=== Work to be completed ===
Return every line of the records that contains the string "code", matching case exactly.

=== Supplied data ===
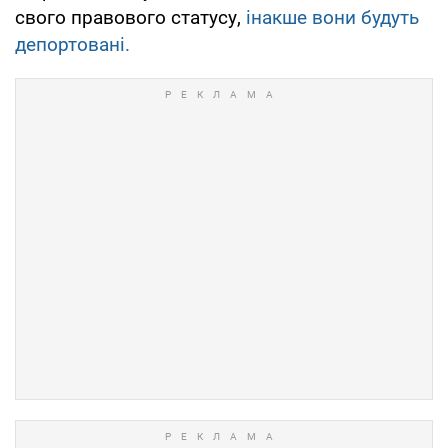
свого правового статусу,
інакше вони будуть
депортовані.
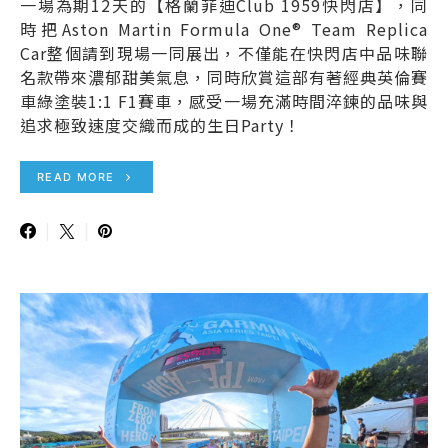
一場為期12天的【格蘭菲迪Club 1959快閃店】，同
時把Aston Martin Formula One® Team Replica
Car整個請到現場一同展出，不僅能在快閃店中品味聯
名款帶來濃郁甜美氣息，同時欣賞這部有著經典英倫賽
車綠塗裝1:1 F1賽車，感受一場充滿時間淬鍊的品味與
追求極致速度交織而成的生日Party！
READ MORE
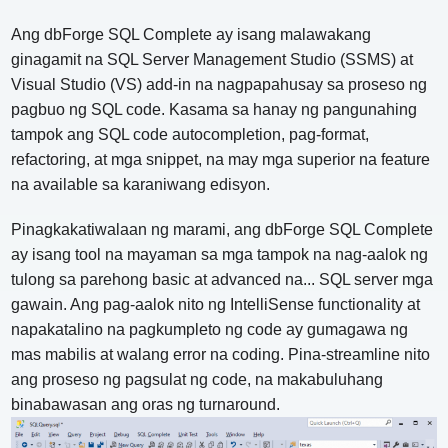
Ang dbForge SQL Complete ay isang malawakang
ginagamit na SQL Server Management Studio (SSMS) at
Visual Studio (VS) add-in na nagpapahusay sa proseso ng
pagbuo ng SQL code. Kasama sa hanay ng pangunahing
tampok ang SQL code autocompletion, pag-format,
refactoring, at mga snippet, na may mga superior na feature
na available sa karaniwang edisyon.
Pinagkakatiwalaan ng marami, ang dbForge SQL Complete
ay isang tool na mayaman sa mga tampok na nag-aalok ng
tulong sa parehong basic at advanced na... SQL server mga
gawain. Ang pag-aalok nito ng IntelliSense functionality at
napakatalino na pagkumpleto ng code ay gumagawa ng
mas mabilis at walang error na coding. Pina-streamline nito
ang proseso ng pagsulat ng code, na makabuluhang
binabawasan ang oras ng turnaround.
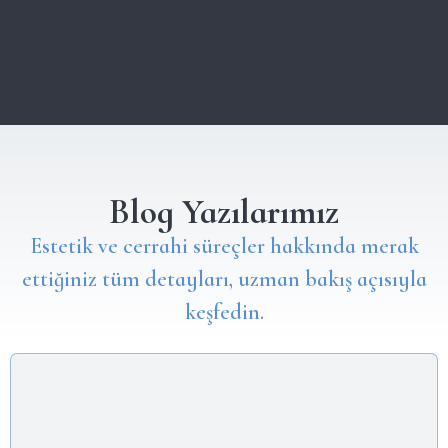
Blog Yazılarımız
Estetik ve cerrahi süreçler hakkında merak
ettiğiniz tüm detayları, uzman bakış açısıyla
keşfedin.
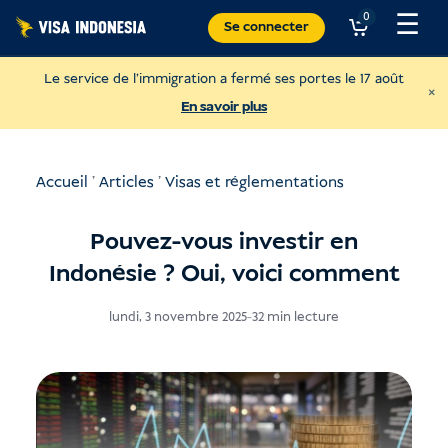
Skip
☰
0
Se connecter
to
content
Le service de l'immigration a fermé ses portes le 17 août
×
En savoir plus
Accueil
'
Articles
'
Visas et réglementations
Pouvez-vous investir en
Indonésie ? Oui, voici comment
lundi, 3 novembre 2025
-
32 min lecture
Faire un don à Sungai Watch
Pour nettoyer les rivières de Bali.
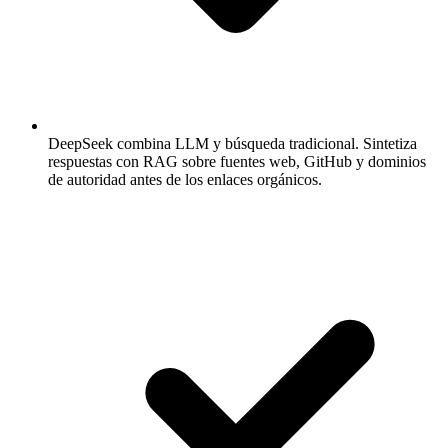
DeepSeek combina LLM y búsqueda tradicional.
Sintetiza
respuestas con RAG sobre fuentes web, GitHub y dominios
de autoridad antes de los enlaces orgánicos.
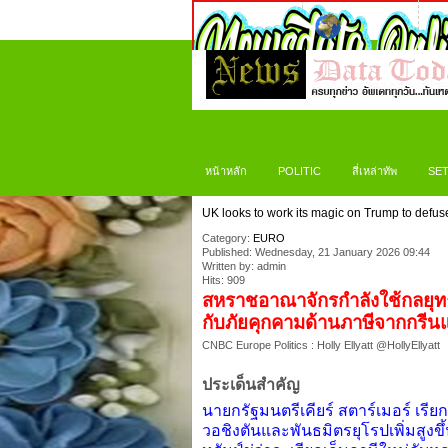
หน้าหลัก
POLITIC
สี่เหล่าทัพ
SET
UK looks to work its magic on Trump to defuse 
Category:
EURO
Published: Wednesday, 21 January 2026 09:44
Written by: admin
Hits: 909
สหราชอาณาจักรกำลังใช้กลยุทธ์
กับภัยคุกคามด้านภาษีจากกรีนแล
CNBC Europe Politics : Holly Ellyatt @HollyEllyatt
ประเด็นสำคัญ
นายกรัฐมนตรีเคียร์ สตาร์เมอร์ เรี
วอชิงตันและพันธมิตรยุโรปเพิ่มสูงขึ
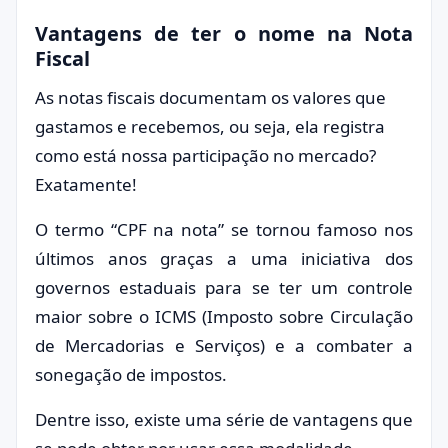
Vantagens de ter o nome na Nota
Fiscal
As notas fiscais documentam os valores que
gastamos e recebemos, ou seja, ela registra
como está nossa participação no mercado?
Exatamente!
O termo “CPF na nota” se tornou famoso nos
últimos anos graças a uma iniciativa dos
governos estaduais para se ter um controle
maior sobre o ICMS (Imposto sobre Circulação
de Mercadorias e Serviços) e a combater a
sonegação de impostos.
Dentre isso, existe uma série de vantagens que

=== Answer to this problem ===
pagbuo ng SQL code. Kasama sa hanay ng pangunahing
tampok ang SQL code autocompletion, pag-format,
napakatalino na pagkumpleto ng code ay gumagawa ng
ang proseso ng pagsulat ng code, na makabuluhang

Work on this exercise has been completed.